Assignment ->
Please update the text in the records by replacing "intricate" with "detailed" everywhere it appears, leaving everything else unchanged. Leave the pictures out of your answer.

Record excerpts ->
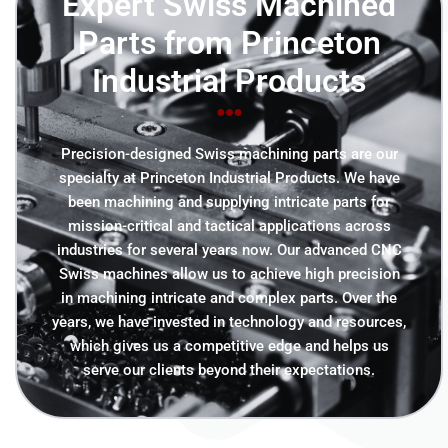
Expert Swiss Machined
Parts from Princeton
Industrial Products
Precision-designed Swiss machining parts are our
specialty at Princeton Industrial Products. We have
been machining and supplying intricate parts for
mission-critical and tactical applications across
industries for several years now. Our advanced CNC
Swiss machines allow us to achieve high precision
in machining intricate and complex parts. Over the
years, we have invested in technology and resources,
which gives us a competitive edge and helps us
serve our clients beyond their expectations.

Written response ->
Expert Swiss Machined
Parts from Princeton
Industrial Products
Precision-designed Swiss machining parts are our
specialty at Princeton Industrial Products. We have
been machining and supplying detailed parts for
mission-critical and tactical applications across
industries for several years now. Our advanced CNC
Swiss machines allow us to achieve high precision
in machining detailed and complex parts. Over the
years, we have invested in technology and resources,
which gives us a competitive edge and helps us
serve our clients beyond their expectations.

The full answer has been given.